EXERCISE DATA:
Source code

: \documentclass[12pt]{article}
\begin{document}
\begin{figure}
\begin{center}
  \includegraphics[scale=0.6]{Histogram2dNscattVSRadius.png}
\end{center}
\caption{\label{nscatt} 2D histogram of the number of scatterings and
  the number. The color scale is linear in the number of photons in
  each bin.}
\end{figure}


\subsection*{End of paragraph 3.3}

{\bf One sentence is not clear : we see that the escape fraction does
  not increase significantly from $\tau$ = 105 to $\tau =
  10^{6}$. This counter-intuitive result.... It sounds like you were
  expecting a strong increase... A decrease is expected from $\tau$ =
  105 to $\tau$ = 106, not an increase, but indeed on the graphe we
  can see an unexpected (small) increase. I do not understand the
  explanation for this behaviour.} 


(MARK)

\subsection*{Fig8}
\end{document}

TASK REQUIREMENTS: Every entry should be retyped exactly as it appears.

SOLVED PROBLEM:
Source code

: \documentclass[12pt]{article}
\begin{document}
\begin{figure}
\begin{center}
  \includegraphics[scale=0.6]{Histogram2dNscattVSRadius.png}
\end{center}
\caption{\label{nscatt} 2D histogram of the number of scatterings and
  the number. The color scale is linear in the number of photons in
  each bin.}
\end{figure}


\subsection*{End of paragraph 3.3}

{\bf One sentence is not clear : we see that the escape fraction does
  not increase significantly from $\tau$ = 105 to $\tau =
  10^{6}$. This counter-intuitive result.... It sounds like you were
  expecting a strong increase... A decrease is expected from $\tau$ =
  105 to $\tau$ = 106, not an increase, but indeed on the graphe we
  can see an unexpected (small) increase. I do not understand the
  explanation for this behaviour.} 


(MARK)

\subsection*{Fig8}
\end{document}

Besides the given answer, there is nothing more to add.